# Extrait de page
__________

Ancien allié de Thaksin, Hun Sen semble désormais adopter une posture de défiance, dénonçant une trahison personnelle et diplomatique. Ses propos agressifs sont de nature à mobiliser la population cambodgienne contre la Thaïlande et à marginaliser son fils, Hun Manet, le Premier ministre.
Hun Sen a affirmé que le Cambodge a le droit de se défendre, déclarant que bien que petit, le pays possède des capacités militaires capables de frapper Bangkok, mais qu’il n’a pas l’intention de les utiliser. Il a réitéré l’engagement du Cambodge en faveur d’une résolution pacifique du conflit frontalier avec la Thaïlande et proposé de transformer les zones de tension en espaces de coopération. Il a également averti que toute hostilité serait suivie de représailles.
Les tensions se sont accentuées après la fuite d’un enregistrement d’un appel entre Paetongtarn et Hun Sen, dans lequel la Première ministre thaïlandaise apparaissait conciliante envers son interlocuteur tout en critiquant un commandant militaire thaïlandais. Cet épisode a suivi un affrontement à la frontière au cours duquel un soldat cambodgien a été tué, ravivant les différends sur la démarcation territoriale.
Face à cette escalade, la Thaïlande, bien que troublée par la virulence des propos de Hun Sen, réaffirme sa volonté de résoudre les différends par la voie diplomatique. Le porte-parole du ministère thaïlandais, Nikorndej Balankura, a insisté sur l’importance de maintenir le dialogue et a annoncé des démarches pour organiser une rencontre rapide entre les chefs des diplomaties des deux pays.
Les déclarations outrancières de Hun Sen alimentent l’inquiétude et la perplexité. Face à cette escalade verbale, certains observateurs s’interrogent sur les véritables motivations de l’ex-homme fort du Cambodge.
Si certains n’excluent pas une dérive personnelle, voire des troubles liés à l’âge et à une longévité politique exceptionnelle, deux autres hypothèses circulent avec insistance dans les milieux diplomatiques et médiatiques.
La première met en lumière les intérêts économiques supposés de Hun Sen dans les casinos de la région frontalière de Poipet. D’après cette théorie, la possible légalisation des jeux d’argent en Thaïlande par le gouvernement Pheu Thai pourrait menacer l’attractivité des établissements cambodgiens, entraînant une perte de revenus significative pour les cercles de pouvoir à Phnom Penh. Dans cette logique, les attaques répétées contre le clan Shinawatra seraient perçues comme une stratégie visant à déstabiliser le parti au pouvoir et à préserver un monopole régional sur l’industrie du jeu.
La seconde théorie prend racine du côté thaïlandais. Elle évoque la résurgence d’un nationalisme actif, instrumentalisé par certaines forces conservatrices pour marginaliser définitivement les Shinawatra de la scène politique.

__________

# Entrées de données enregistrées
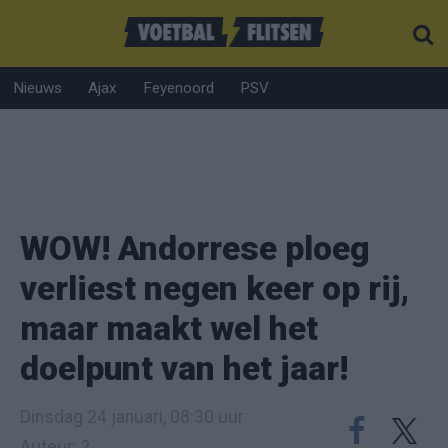
Nieuws
Ajax
Feyenoord
PSV
WOW! Andorrese ploeg
verliest negen keer op rij,
maar maakt wel het
doelpunt van het jaar!
Dinsdag 24 januari, 08:30 uur
Auteur: ?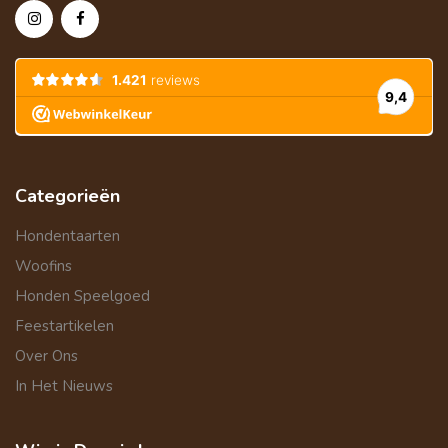
Categorieën
Hondentaarten
Woofins
Honden Speelgoed
Feestartikelen
Over Ons
In Het Nieuws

__________

# Problèmes à résoudre
1/ Dans l'extrait sur les tensions entre le Cambodge et la Thaïlande, reprenez le passage allant de "Si certains n’excluent" à "diplomatiques et médiatiques." en y changeant "hypothèses" en "pistes".
2/ Relevez toutes les personnes désignées par leur nom dans l'extrait sur les tensions entre le Cambodge et la Thaïlande.
3/ Répondez aux questions suivantes à partir de l'extrait sur les tensions entre le Cambodge et la Thaïlande.
(a) Qui est le porte-parole du ministère thaïlandais ?
(b) Dans quelle région frontalière se trouvent les casinos où Hun Sen aurait des intérêts ?
(c) Qui a été tué lors de l'affrontement à la frontière ?

# Solutions proposées
1/
Si certains n’excluent pas une dérive personnelle, voire des troubles liés à l’âge et à une longévité politique exceptionnelle, deux autres pistes circulent avec insistance dans les milieux diplomatiques et médiatiques.

2/
Thaksin
Hun Sen
Hun Manet
Paetongtarn
Nikorndej Balankura

3/
(a) Nikorndej Balankura.
(b) La région de Poipet.
(c) Un soldat cambodgien.